Australian renters have hit back after a TikTok finance guru insisted rental increases weren’t the fault of landlords and tenants could just ‘move somewhere else’.
Samuel Nashaar said on his SJN Finance TikTok recently that ‘many people are concerned rent is going up and saying it’s only so the wealthy can benefit’.
He then showed some figures explaining that between May 2022 and June 2023, on an average $600,000 loan, mortgage payments had risen by more than $1,000 a month.

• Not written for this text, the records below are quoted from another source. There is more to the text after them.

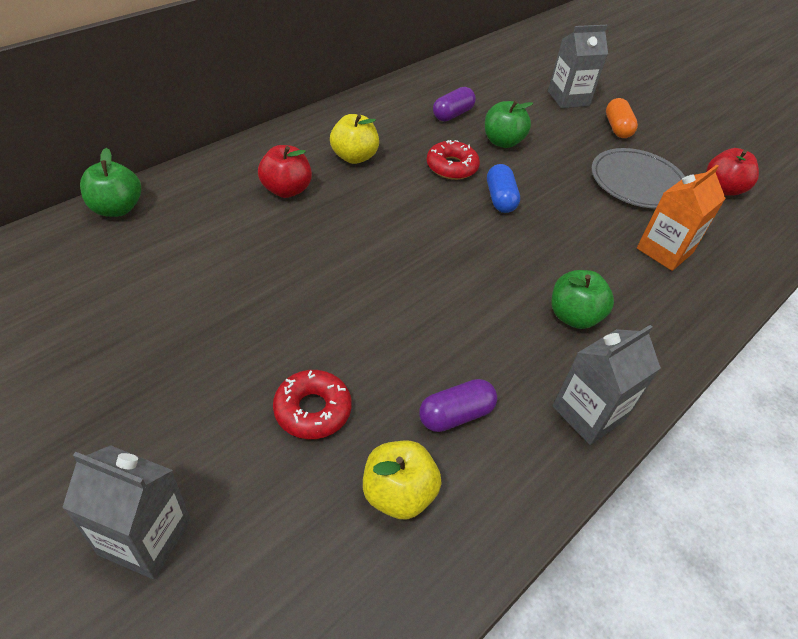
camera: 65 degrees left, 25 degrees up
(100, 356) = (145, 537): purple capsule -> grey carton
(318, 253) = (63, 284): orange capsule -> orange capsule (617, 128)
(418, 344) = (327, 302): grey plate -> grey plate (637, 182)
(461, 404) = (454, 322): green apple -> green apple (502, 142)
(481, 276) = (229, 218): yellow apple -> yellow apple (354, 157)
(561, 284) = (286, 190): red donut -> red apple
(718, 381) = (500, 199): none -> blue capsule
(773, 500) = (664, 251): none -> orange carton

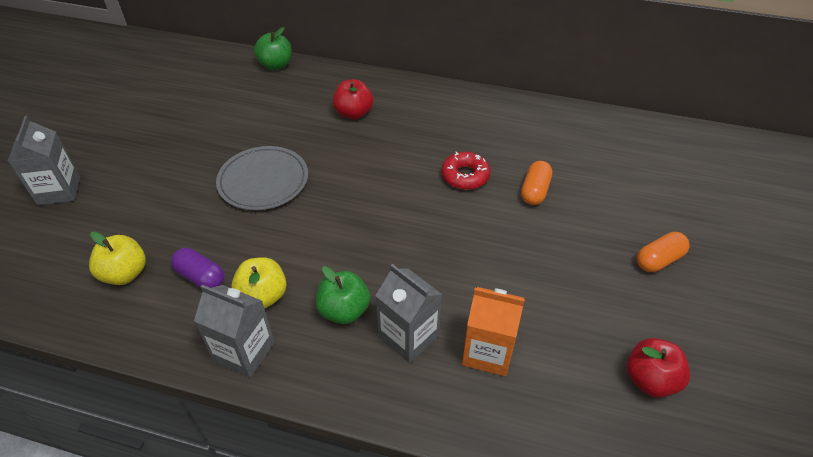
camera: 65 degrees right, 0 degrees up
(312, 410) = (169, 211): red donut -> none
(354, 157) = (422, 125): yellow apple -> yellow apple (263, 296)
(452, 114) = (539, 149): purple capsule -> none
(500, 199) = (452, 217): blue capsule -> none
(502, 142) = (535, 191): green apple -> orange capsule
(568, 98) = (664, 209): grey carton -> grey carton (408, 336)
(637, 182) = (579, 302): grey plate -> grey plate (263, 181)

Mr Nashaar explained on TikTok how landlords were paying hugely increased mortgage bills

The Reserve Bank has jacked up the official cash rate 12 times since May last year, choosing to increase rates at every meeting except April
‘They [landlords] are not necessarily wealthy but they’re in a position where the repayments have gone up drastically,’ Mr Nashaar said.
‘So they have no choice but to raise the rent; it’s not the property investor’s fault.’
However, the post was met with a flood of comments arguing renters shouldn’t have to cover the owner’s higher mortgages.
‘Why is it the tenant’s responsibility? Landlords get tax benefits for this,’ one person said.
‘It’s entirely the investor’s fault if “market” rent doesn’t cover their interest payment,’ another said.
‘The investor takes that risk when punting on tax-free gains.’
One woman said: ‘If you can’t afford an investment property, you should probably sell it.’
This prompted Mr Nashaar to reply: ‘If you can’t afford to rent, you should probably move somewhere cheaper.’
Mr Nashaar said in a follow-up post that the market sets the rent prices and that landlords were getting ‘hammered’ by increased interest rates.
The Reserve Bank has jacked up the official cash rate 12 times since May last year, choosing to increase rates at every meeting except April.
It is now sitting at 4.1 per cent.



The video was met with a mix of reactions, with some slamming the finance guru saying it was not the responsibility of renters to pay off their landlord’s mortgage
The return to hikes after the pause in April surprised many, with the RBA choosing to lift interest rates again in May and June.
The board will next meet on July 4.
A speech from RBA deputy governor Michele Bullock and a panel appearance from assistant governor Christopher Kent – both on Tuesday – should offer insight into these decisions and where the board might go next.
The minutes from the June board meeting will also be released on Tuesday.
The RBA has raised concerns about persistent sources of inflation, and the strong labour force report for May will do little to allay those concerns.
But, on the other hand, business and consumer sentiment surveys have come in weak and the economy grew by a lacklustre 0.2 per cent in the March quarter, suggesting the interest rate hikes are starting to take effect.
Another item worthy of a diary entry includes a new employee earnings indicator from the Australian Bureau of Statistics.
The indicator, due for its first release on Wednesday, will be sourced from single-touch payroll data.
Also on Wednesday, Westpac will release its leading index. The indicator contains a collection of data points that indicate the likely pathway for economic activity.
Also due this week is the preliminary purchasing managers’ index, which charts economic trends in manufacturing and services.